▶ **Extracted text**
════════════════════

14 June, 2012

 

As ye sow...

Theresa May's proposals for tightening up on spousal visas have inevitably attracted the wrath of the Righteous. Ian Birrell's supercilious CiF rant attracts in the nearly 700 comments below the line a fascinating litany of sob stories. Whether or not the general image presented there rings true, of tearful loving couples torn apart as the non-UK spouse or "partner" is manhandled into a cattle truck to be carried off to the gas chambers deported or refused long-term settlement, that I cannot say. I suspect that in practice ways will be found to mitigate any genuine hardship.

But these folk do have something of a point. Mrs May's earnings-based criteria are remarkably crude instruments which address the actual issue only indirectly and incidentally, and many unintended cases are likely to get caught up by them. Curiously, commenter Ben2 comes closest to articulating the underlying contradiction the most clearly,

It's a small minded policy that because they can't be openly racist and say 'this only applies to spouses coming from Pakistan, India, Bangladesh' means that if you want to marry someone from one of the 180 countries that are not in the EU, and you aren't in the top 30% of earners (and if one of you is pregnant then the amount of money the UK citizen needs to earn to continue living here goes up) then you really aren't welcome here anymore.

though being himself firmly in the Righteous camp, he fails to draw the obvious conclusion.

As Ben2 rightly perceives, the problem targeted by Mrs May is the use of arranged marriages among South Asian "communities" as an immigration path into the UK for members of the extended family or clan. These are not the love matches described by CiF's below-the-line commentariat; they are alliances designed for the perceived broader good of the clan. This is not part of current British culture and is not what was intended by the humanitarian family reunion provisions of the 1971 Act, which set out to put an end to large-scale Commonwealth immigration.

One can't blame the South Asian communities for taking advantage of this loophole to benefit their families; in their position I would be tempted to do the same. But the demographic and cultural impact is unacceptable. The South Asian demographic, particularly the Muslim demographic, in the UK is rising inexorably and frighteningly rapidly. Integration with and eventually assimilation into the host community is held back as South Asian community culture is continually refreshed from the homeland. Additionally South Asian communities in the UK are large enough to be self-contained, exacerbating the tendency towards separation.

════════════════════

▶ **Records supplied**
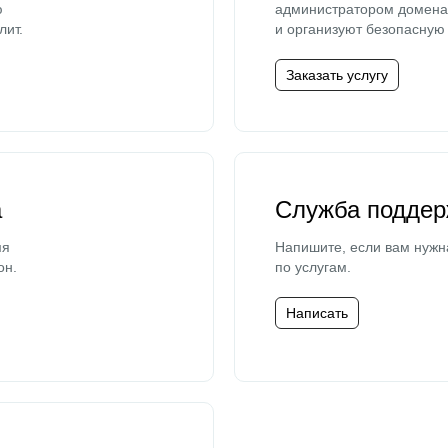
ю
администратором домена 
лит.
и организуют безопасную 
Заказать услугу
а
Служба поддер
мя
Напишите, если вам нужн
он.
по услугам.
Написать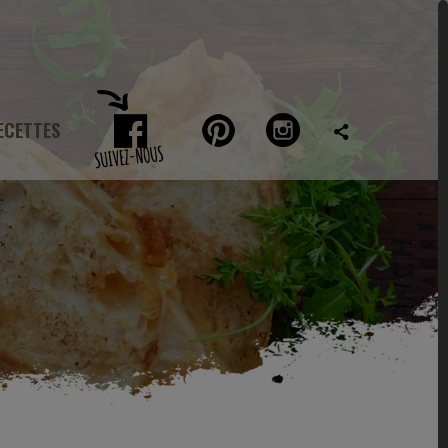
ECETTES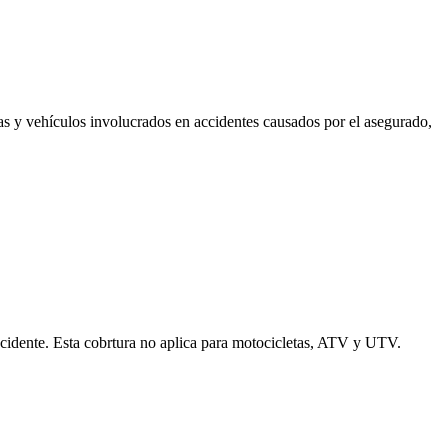
as y vehículos involucrados en accidentes causados por el asegurado,
cidente. Esta cobrtura no aplica para motocicletas, ATV y UTV.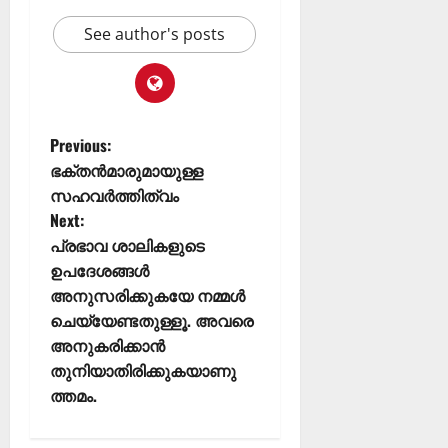
See author's posts
Previous:
ഭക്തൻമാരുമായുള്ള
സഹവർത്തിത്വം
Next:
പ്രഭാവ ശാലികളുടെ
ഉപദേശങ്ങൾ
അനുസരിക്കുകയേ നമ്മൾ
ചെയ്യേണ്ടതുള്ളൂ. അവരെ
അനുകരിക്കാൻ
തുനിയാതിരിക്കുകയാണു
ത്തമം.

════════════════════

According to the post on spousal visas, roughly how many comments appear below the line of Ian Birrell's piece?

▶ **Exercise response**
Nearly 700.